Task requirements
Starting at the top of the entries, restate word for word each line up to and including the one with "image of human".

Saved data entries
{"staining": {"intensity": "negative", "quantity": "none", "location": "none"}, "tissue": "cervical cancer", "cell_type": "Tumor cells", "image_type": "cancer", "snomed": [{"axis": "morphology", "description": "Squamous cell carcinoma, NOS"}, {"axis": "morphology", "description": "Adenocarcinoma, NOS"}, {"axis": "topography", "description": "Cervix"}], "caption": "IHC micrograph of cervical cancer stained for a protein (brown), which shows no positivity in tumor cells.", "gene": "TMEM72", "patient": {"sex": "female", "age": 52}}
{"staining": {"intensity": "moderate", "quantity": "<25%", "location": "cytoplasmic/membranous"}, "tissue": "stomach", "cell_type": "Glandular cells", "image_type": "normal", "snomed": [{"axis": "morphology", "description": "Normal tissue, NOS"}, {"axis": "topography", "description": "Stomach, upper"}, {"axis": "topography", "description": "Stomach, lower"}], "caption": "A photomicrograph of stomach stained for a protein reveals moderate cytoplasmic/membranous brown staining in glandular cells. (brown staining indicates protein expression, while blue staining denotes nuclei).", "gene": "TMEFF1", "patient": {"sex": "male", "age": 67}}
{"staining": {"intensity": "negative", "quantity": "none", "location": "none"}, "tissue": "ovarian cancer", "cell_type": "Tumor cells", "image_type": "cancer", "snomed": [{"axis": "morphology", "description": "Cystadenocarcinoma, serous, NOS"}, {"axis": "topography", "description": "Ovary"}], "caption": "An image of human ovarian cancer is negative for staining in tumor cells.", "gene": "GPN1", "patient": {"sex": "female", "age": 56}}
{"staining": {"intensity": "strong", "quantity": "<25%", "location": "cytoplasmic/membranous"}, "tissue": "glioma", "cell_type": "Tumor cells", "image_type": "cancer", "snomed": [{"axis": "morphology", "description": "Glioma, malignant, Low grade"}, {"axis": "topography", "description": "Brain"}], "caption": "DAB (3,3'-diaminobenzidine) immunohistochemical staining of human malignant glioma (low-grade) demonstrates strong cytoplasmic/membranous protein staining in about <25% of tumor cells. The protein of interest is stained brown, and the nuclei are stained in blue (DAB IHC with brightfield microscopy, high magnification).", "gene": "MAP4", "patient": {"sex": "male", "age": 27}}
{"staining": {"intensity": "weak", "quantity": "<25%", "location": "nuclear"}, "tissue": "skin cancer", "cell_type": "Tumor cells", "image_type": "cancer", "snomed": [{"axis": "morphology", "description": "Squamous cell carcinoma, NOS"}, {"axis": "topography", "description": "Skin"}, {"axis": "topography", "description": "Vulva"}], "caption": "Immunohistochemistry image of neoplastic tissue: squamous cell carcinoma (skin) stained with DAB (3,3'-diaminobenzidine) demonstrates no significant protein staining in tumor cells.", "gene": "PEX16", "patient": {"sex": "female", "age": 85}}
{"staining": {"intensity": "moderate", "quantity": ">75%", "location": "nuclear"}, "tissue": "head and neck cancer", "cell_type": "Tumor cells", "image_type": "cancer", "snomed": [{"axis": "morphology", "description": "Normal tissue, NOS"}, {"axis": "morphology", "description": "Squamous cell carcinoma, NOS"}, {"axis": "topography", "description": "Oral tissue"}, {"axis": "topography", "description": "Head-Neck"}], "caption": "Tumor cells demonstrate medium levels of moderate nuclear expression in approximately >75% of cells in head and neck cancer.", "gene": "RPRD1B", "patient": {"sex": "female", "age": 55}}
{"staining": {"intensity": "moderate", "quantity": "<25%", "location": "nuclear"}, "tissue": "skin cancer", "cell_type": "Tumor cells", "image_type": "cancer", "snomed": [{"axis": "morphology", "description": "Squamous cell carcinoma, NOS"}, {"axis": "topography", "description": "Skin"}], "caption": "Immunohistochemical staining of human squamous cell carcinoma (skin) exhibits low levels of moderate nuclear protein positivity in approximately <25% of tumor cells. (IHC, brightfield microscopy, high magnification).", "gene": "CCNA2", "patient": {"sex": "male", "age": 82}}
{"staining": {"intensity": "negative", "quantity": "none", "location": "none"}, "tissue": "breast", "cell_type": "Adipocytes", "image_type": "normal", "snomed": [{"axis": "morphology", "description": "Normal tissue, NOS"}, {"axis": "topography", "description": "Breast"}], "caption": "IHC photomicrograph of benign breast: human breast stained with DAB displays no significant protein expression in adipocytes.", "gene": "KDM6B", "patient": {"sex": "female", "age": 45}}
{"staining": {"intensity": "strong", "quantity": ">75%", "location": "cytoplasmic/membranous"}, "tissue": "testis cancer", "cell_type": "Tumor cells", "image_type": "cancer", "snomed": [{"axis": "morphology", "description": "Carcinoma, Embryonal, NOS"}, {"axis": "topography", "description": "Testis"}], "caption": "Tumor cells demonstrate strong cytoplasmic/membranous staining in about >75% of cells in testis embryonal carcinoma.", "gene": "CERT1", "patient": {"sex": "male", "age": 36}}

Exercise output
{"staining": {"intensity": "negative", "quantity": "none", "location": "none"}, "tissue": "cervical cancer", "cell_type": "Tumor cells", "image_type": "cancer", "snomed": [{"axis": "morphology", "description": "Squamous cell carcinoma, NOS"}, {"axis": "morphology", "description": "Adenocarcinoma, NOS"}, {"axis": "topography", "description": "Cervix"}], "caption": "IHC micrograph of cervical cancer stained for a protein (brown), which shows no positivity in tumor cells.", "gene": "TMEM72", "patient": {"sex": "female", "age": 52}}
{"staining": {"intensity": "moderate", "quantity": "<25%", "location": "cytoplasmic/membranous"}, "tissue": "stomach", "cell_type": "Glandular cells", "image_type": "normal", "snomed": [{"axis": "morphology", "description": "Normal tissue, NOS"}, {"axis": "topography", "description": "Stomach, upper"}, {"axis": "topography", "description": "Stomach, lower"}], "caption": "A photomicrograph of stomach stained for a protein reveals moderate cytoplasmic/membranous brown staining in glandular cells. (brown staining indicates protein expression, while blue staining denotes nuclei).", "gene": "TMEFF1", "patient": {"sex": "male", "age": 67}}
{"staining": {"intensity": "negative", "quantity": "none", "location": "none"}, "tissue": "ovarian cancer", "cell_type": "Tumor cells", "image_type": "cancer", "snomed": [{"axis": "morphology", "description": "Cystadenocarcinoma, serous, NOS"}, {"axis": "topography", "description": "Ovary"}], "caption": "An image of human ovarian cancer is negative for staining in tumor cells.", "gene": "GPN1", "patient": {"sex": "female", "age": 56}}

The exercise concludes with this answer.